=== The problem ===
Select every line below containing the word "Everyone".

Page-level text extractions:
· · ·

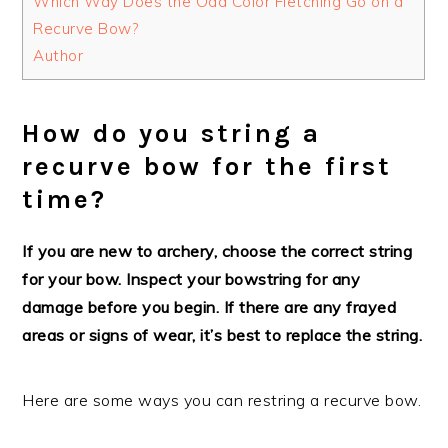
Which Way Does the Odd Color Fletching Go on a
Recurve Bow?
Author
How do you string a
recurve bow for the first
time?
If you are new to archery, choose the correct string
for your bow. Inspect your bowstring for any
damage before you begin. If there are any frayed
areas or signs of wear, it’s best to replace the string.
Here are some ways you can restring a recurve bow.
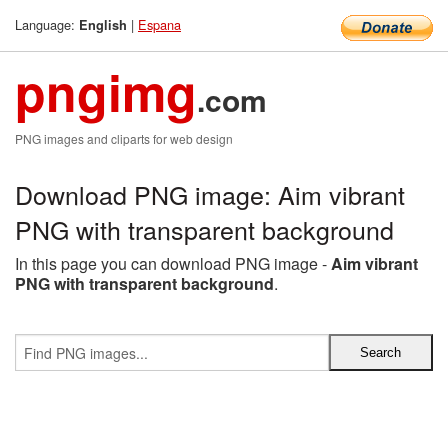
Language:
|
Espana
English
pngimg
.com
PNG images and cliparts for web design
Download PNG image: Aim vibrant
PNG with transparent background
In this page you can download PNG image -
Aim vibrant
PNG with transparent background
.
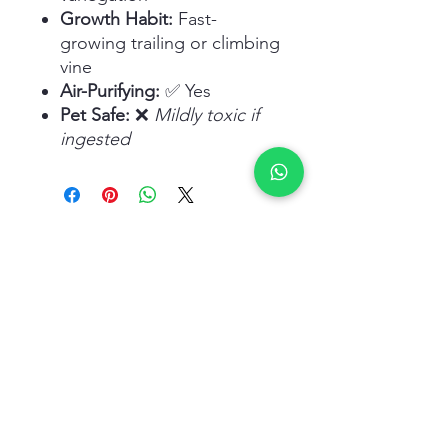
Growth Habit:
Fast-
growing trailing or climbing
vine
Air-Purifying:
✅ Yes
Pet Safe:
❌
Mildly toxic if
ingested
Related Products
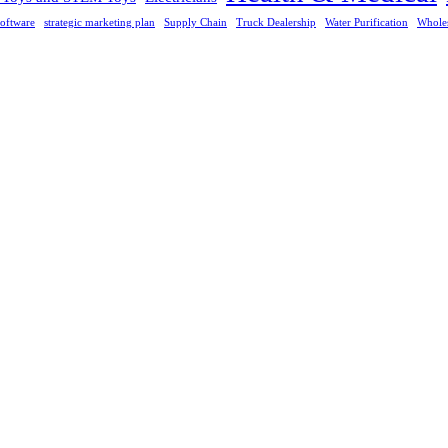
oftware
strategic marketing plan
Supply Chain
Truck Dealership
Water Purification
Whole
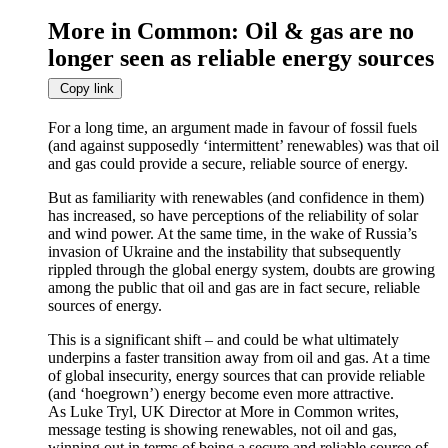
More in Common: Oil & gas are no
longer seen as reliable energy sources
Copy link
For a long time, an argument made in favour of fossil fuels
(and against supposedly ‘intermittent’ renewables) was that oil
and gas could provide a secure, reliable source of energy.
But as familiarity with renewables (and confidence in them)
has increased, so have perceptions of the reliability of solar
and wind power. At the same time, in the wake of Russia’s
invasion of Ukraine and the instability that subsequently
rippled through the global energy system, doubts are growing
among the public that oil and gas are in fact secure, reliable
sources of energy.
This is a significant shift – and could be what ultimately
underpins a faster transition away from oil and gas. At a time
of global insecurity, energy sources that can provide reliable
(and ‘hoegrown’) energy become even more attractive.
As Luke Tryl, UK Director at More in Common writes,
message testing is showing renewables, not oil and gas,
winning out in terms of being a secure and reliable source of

· · ·

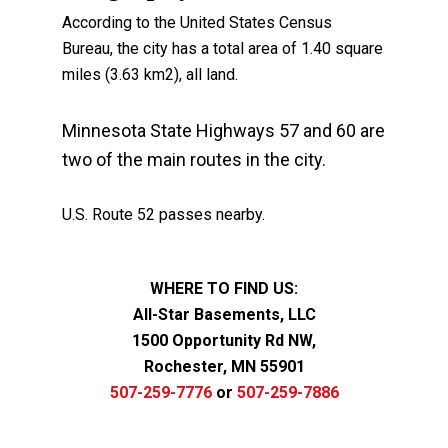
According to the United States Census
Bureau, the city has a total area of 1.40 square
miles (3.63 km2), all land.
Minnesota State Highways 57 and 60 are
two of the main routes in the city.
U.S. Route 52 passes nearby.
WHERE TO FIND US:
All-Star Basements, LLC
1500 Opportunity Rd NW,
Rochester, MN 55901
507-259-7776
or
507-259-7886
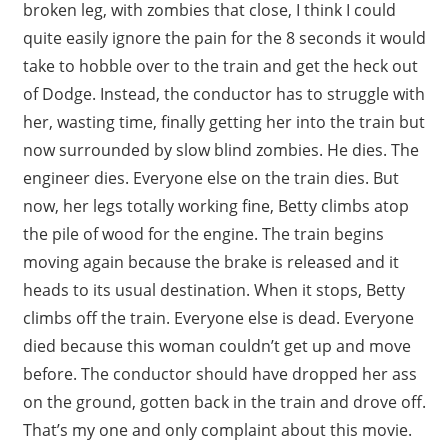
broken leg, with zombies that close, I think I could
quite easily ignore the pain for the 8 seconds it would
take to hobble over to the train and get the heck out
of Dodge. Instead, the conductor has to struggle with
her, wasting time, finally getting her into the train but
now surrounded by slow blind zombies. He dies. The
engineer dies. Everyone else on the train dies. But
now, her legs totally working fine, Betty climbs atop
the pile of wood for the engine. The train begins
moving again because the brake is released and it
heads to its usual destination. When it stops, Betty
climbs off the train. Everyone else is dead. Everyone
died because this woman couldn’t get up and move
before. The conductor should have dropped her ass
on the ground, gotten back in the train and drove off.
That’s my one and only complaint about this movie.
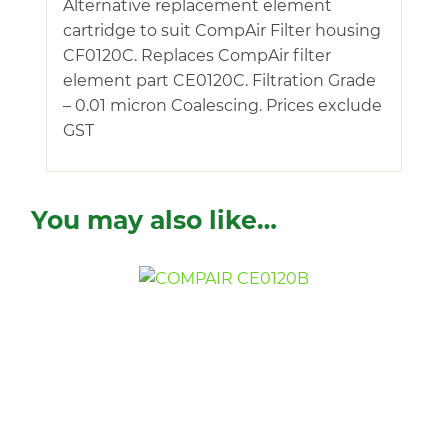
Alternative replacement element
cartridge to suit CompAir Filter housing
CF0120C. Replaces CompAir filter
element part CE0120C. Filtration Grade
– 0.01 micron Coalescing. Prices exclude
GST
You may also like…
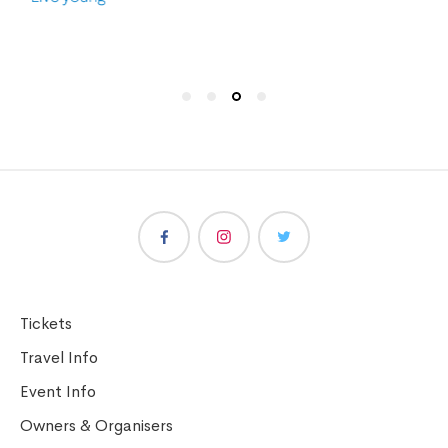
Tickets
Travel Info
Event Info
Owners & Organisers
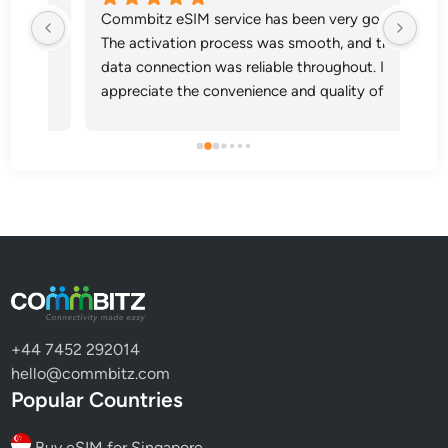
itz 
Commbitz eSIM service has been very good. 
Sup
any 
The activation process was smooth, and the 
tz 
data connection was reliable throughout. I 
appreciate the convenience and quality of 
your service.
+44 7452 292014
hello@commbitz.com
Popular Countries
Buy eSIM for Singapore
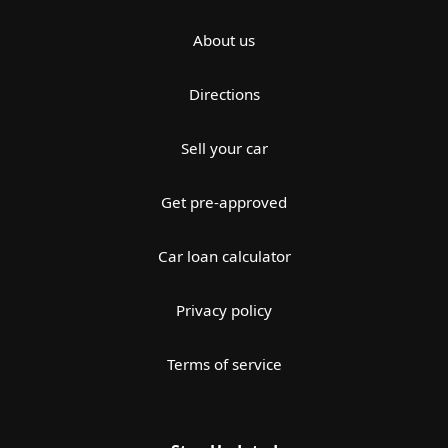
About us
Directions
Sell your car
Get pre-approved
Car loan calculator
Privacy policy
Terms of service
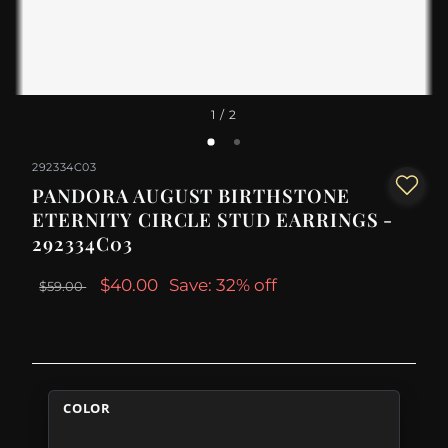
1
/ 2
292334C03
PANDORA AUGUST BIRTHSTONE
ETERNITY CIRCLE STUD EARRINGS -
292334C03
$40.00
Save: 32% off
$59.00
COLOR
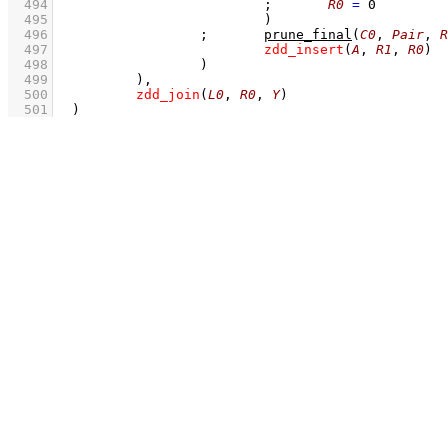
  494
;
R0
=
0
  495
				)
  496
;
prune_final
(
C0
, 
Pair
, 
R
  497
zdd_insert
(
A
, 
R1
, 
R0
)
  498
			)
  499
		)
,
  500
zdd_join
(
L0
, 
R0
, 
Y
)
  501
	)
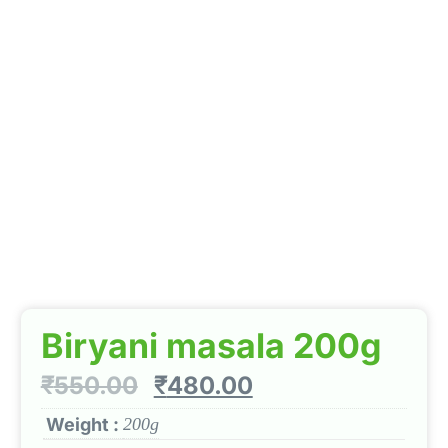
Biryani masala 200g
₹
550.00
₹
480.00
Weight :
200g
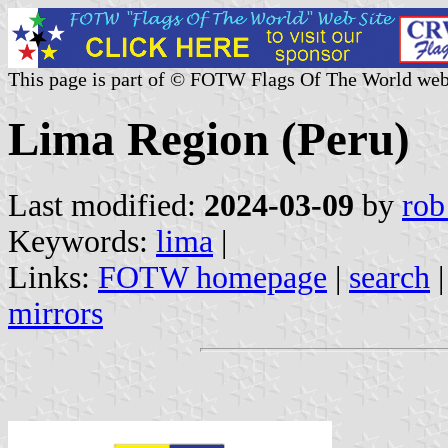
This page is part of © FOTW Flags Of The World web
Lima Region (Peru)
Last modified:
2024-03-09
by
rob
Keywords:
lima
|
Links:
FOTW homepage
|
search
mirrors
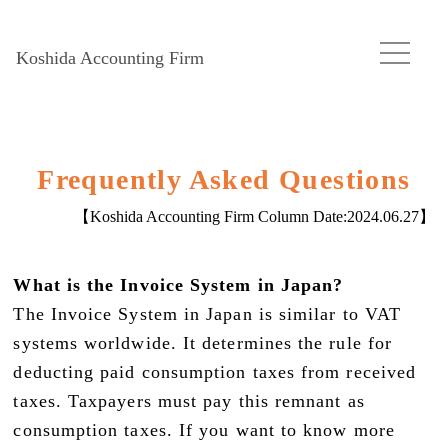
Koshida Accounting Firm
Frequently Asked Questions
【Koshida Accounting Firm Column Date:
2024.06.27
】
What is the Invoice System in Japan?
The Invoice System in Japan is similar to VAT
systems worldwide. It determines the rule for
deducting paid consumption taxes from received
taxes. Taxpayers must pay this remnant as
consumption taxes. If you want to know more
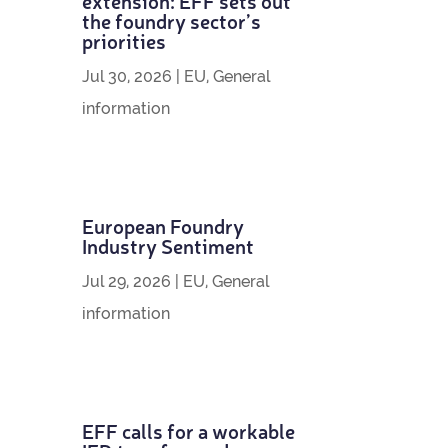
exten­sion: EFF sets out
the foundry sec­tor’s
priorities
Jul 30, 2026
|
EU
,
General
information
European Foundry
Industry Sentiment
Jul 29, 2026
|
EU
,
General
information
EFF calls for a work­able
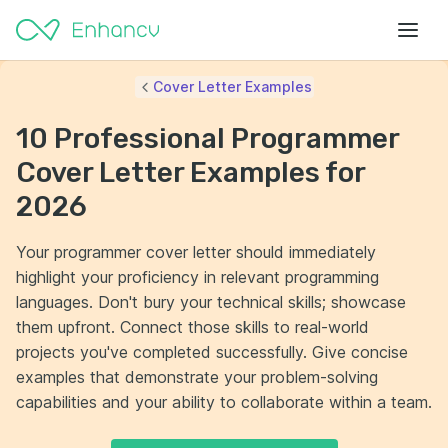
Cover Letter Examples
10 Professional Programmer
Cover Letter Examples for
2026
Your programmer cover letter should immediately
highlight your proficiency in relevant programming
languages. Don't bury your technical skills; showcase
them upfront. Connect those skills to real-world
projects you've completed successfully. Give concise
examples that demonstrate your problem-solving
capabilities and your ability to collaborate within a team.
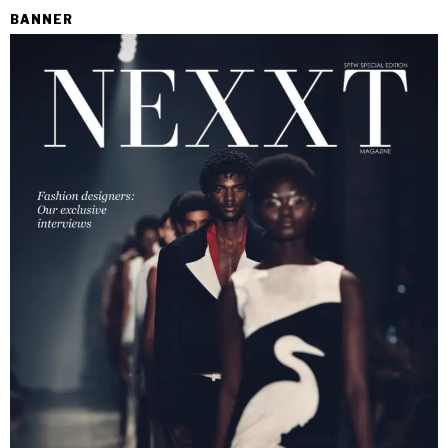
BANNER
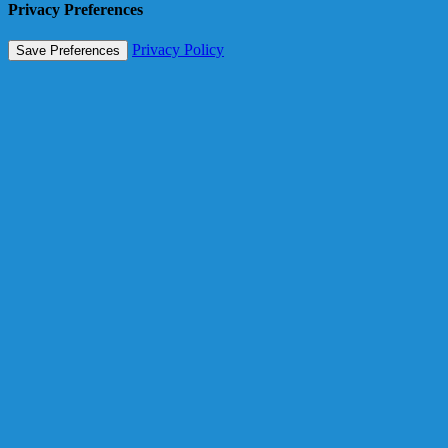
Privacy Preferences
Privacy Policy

· · ·

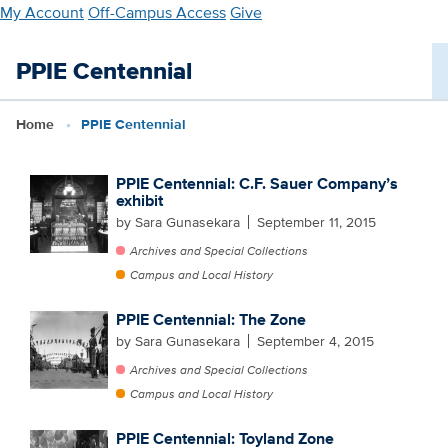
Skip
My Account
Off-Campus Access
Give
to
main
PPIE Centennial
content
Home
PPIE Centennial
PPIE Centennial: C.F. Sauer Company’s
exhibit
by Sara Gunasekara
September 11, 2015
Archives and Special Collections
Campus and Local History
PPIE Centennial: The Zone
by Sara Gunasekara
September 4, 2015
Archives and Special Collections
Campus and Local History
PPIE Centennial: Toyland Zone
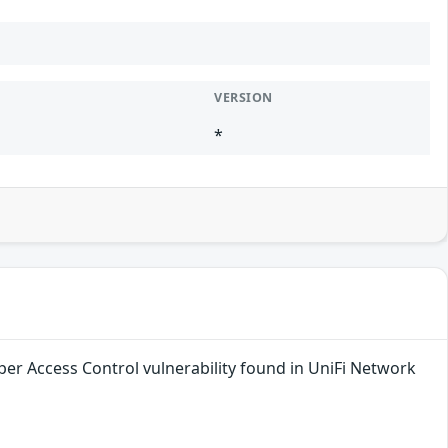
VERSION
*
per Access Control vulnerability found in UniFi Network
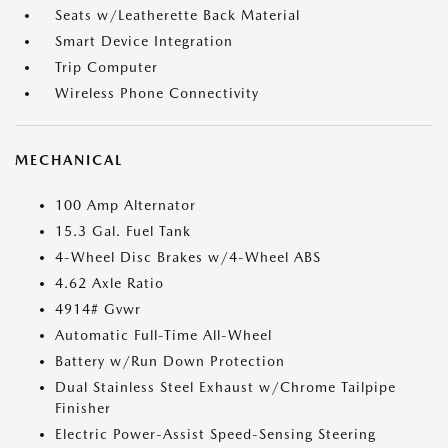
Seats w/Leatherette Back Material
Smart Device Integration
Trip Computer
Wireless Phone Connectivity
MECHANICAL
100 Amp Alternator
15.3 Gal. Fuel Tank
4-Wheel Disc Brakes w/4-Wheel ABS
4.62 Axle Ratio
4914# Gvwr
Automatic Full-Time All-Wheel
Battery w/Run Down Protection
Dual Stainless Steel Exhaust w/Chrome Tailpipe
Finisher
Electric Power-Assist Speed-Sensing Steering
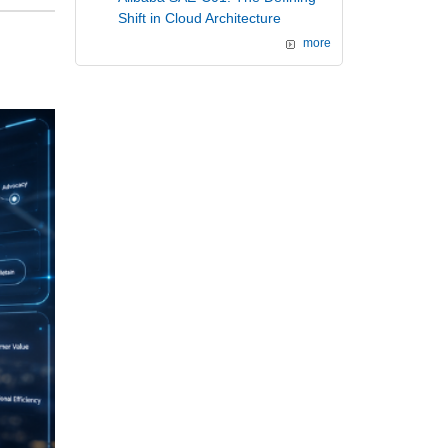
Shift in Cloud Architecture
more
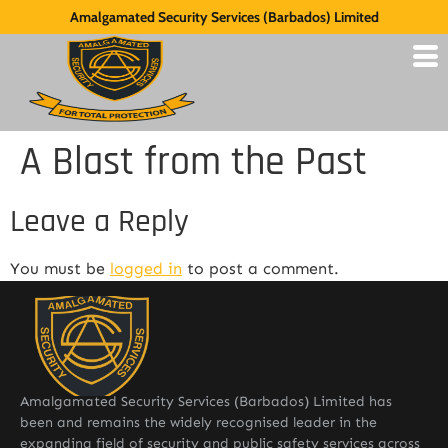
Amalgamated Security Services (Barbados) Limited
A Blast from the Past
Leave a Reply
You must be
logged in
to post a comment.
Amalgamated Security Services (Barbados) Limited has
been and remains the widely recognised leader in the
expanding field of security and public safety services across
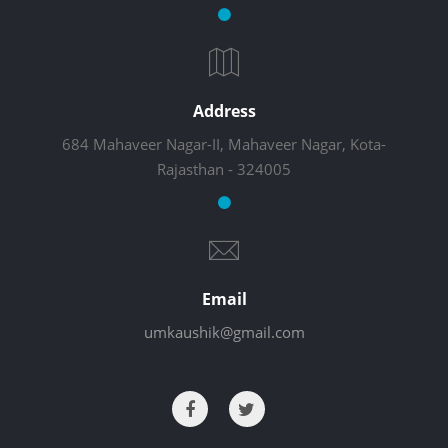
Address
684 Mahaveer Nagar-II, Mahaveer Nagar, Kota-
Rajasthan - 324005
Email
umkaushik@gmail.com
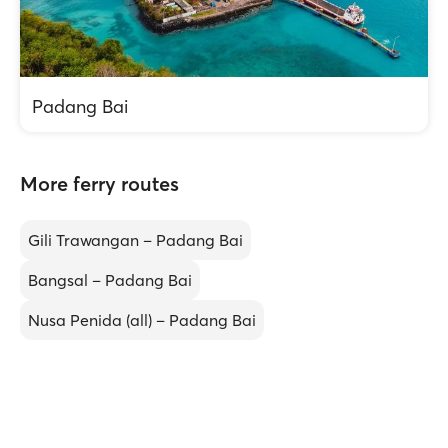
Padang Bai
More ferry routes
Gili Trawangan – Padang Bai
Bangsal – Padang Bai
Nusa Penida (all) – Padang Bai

· · ·

=== Response ===
engineer dies. Everyone else on the train dies. But
climbs off the train. Everyone else is dead. Everyone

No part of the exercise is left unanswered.